§ **Data shown**:
▼

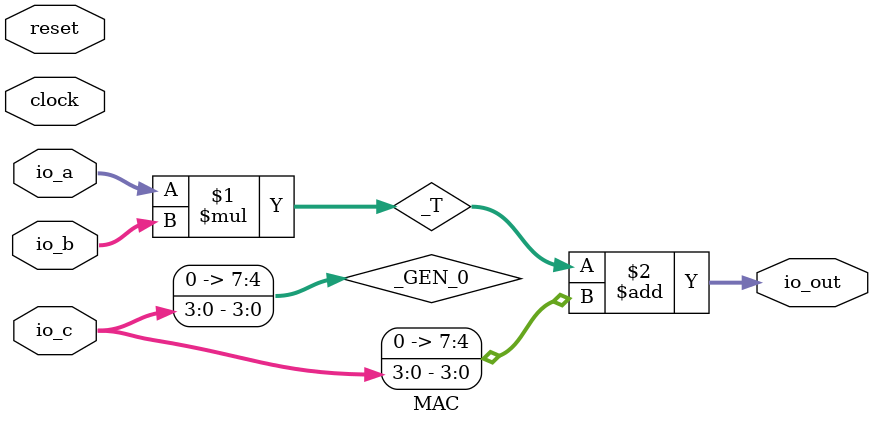
<source format=v>
module MAC(
  input        clock,
  input        reset,
  input  [3:0] io_a,
  input  [3:0] io_b,
  input  [3:0] io_c,
  output [7:0] io_out
);
  wire [7:0] _T; // @[MAC.scala 14:19]
  wire [7:0] _GEN_0; // @[MAC.scala 14:27]
  assign _T = io_a * io_b; // @[MAC.scala 14:19]
  assign _GEN_0 = {{4'd0}, io_c}; // @[MAC.scala 14:27]
  assign io_out = _T + _GEN_0; // @[MAC.scala 14:10]
endmodule

</source>
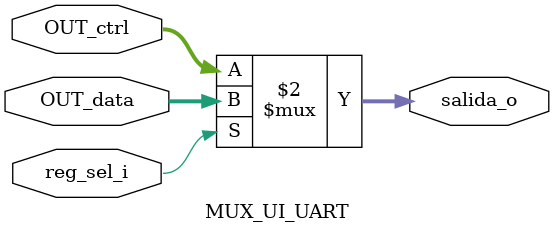
<source format=v>
`timescale 1ns / 1ps

module MUX_UI_UART #(parameter Palabra=32)(
    input wire [Palabra:0] OUT_ctrl,  // Entrada 1
    input wire [Palabra:0] OUT_data,  // Entrada 2
    input wire reg_sel_i,              // Línea de selección
    output wire [Palabra:0] salida_o  // Salida
);

    // Selección entre las dos entradas
    assign salida_o = (reg_sel_i == 1'b0) ? OUT_ctrl : OUT_data;

endmodule
</source>
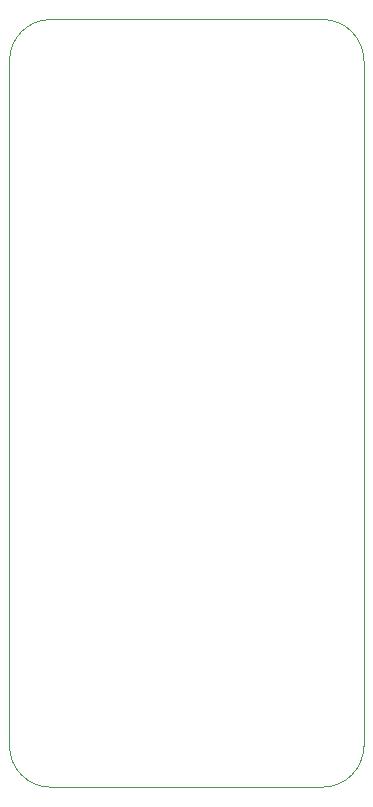
<source format=gbr>
%TF.GenerationSoftware,KiCad,Pcbnew,7.0.9-7.0.9~ubuntu22.04.1*%
%TF.CreationDate,2023-11-26T13:18:20+11:00*%
%TF.ProjectId,pi1541,70693135-3431-42e6-9b69-6361645f7063,v03*%
%TF.SameCoordinates,Original*%
%TF.FileFunction,Profile,NP*%
%FSLAX46Y46*%
G04 Gerber Fmt 4.6, Leading zero omitted, Abs format (unit mm)*
G04 Created by KiCad (PCBNEW 7.0.9-7.0.9~ubuntu22.04.1) date 2023-11-26 13:18:20*
%MOMM*%
%LPD*%
G01*
G04 APERTURE LIST*
%TA.AperFunction,Profile*%
%ADD10C,0.100000*%
%TD*%
G04 APERTURE END LIST*
D10*
X100000000Y-63500000D02*
X100000000Y-121500000D01*
X130000000Y-63500000D02*
G75*
G03*
X126500000Y-60000000I-3500000J0D01*
G01*
X126500000Y-125000000D02*
G75*
G03*
X130000000Y-121500000I0J3500000D01*
G01*
X100000000Y-121500000D02*
G75*
G03*
X103500000Y-125000000I3500000J0D01*
G01*
X103500000Y-60000000D02*
X126500000Y-60000000D01*
X103500000Y-125000000D02*
X126500000Y-125000000D01*
X130000000Y-121500000D02*
X130000000Y-63500000D01*
X103500000Y-60000000D02*
G75*
G03*
X100000000Y-63500000I0J-3500000D01*
G01*
M02*

</source>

▲

§ **Required action**:
From the first line above to the last, reproduce the records exactly but without the pictures.

§ **Answer to this exercise**:
<source format=v>
module MAC(
  input        clock,
  input        reset,
  input  [3:0] io_a,
  input  [3:0] io_b,
  input  [3:0] io_c,
  output [7:0] io_out
);
  wire [7:0] _T; // @[MAC.scala 14:19]
  wire [7:0] _GEN_0; // @[MAC.scala 14:27]
  assign _T = io_a * io_b; // @[MAC.scala 14:19]
  assign _GEN_0 = {{4'd0}, io_c}; // @[MAC.scala 14:27]
  assign io_out = _T + _GEN_0; // @[MAC.scala 14:10]
endmodule

</source>
<source format=v>
`timescale 1ns / 1ps

module MUX_UI_UART #(parameter Palabra=32)(
    input wire [Palabra:0] OUT_ctrl,  // Entrada 1
    input wire [Palabra:0] OUT_data,  // Entrada 2
    input wire reg_sel_i,              // Línea de selección
    output wire [Palabra:0] salida_o  // Salida
);

    // Selección entre las dos entradas
    assign salida_o = (reg_sel_i == 1'b0) ? OUT_ctrl : OUT_data;

endmodule
</source>
<source format=gbr>
%TF.GenerationSoftware,KiCad,Pcbnew,7.0.9-7.0.9~ubuntu22.04.1*%
%TF.CreationDate,2023-11-26T13:18:20+11:00*%
%TF.ProjectId,pi1541,70693135-3431-42e6-9b69-6361645f7063,v03*%
%TF.SameCoordinates,Original*%
%TF.FileFunction,Profile,NP*%
%FSLAX46Y46*%
G04 Gerber Fmt 4.6, Leading zero omitted, Abs format (unit mm)*
G04 Created by KiCad (PCBNEW 7.0.9-7.0.9~ubuntu22.04.1) date 2023-11-26 13:18:20*
%MOMM*%
%LPD*%
G01*
G04 APERTURE LIST*
%TA.AperFunction,Profile*%
%ADD10C,0.100000*%
%TD*%
G04 APERTURE END LIST*
D10*
X100000000Y-63500000D02*
X100000000Y-121500000D01*
X130000000Y-63500000D02*
G75*
G03*
X126500000Y-60000000I-3500000J0D01*
G01*
X126500000Y-125000000D02*
G75*
G03*
X130000000Y-121500000I0J3500000D01*
G01*
X100000000Y-121500000D02*
G75*
G03*
X103500000Y-125000000I3500000J0D01*
G01*
X103500000Y-60000000D02*
X126500000Y-60000000D01*
X103500000Y-125000000D02*
X126500000Y-125000000D01*
X130000000Y-121500000D02*
X130000000Y-63500000D01*
X103500000Y-60000000D02*
G75*
G03*
X100000000Y-63500000I0J-3500000D01*
G01*
M02*

</source>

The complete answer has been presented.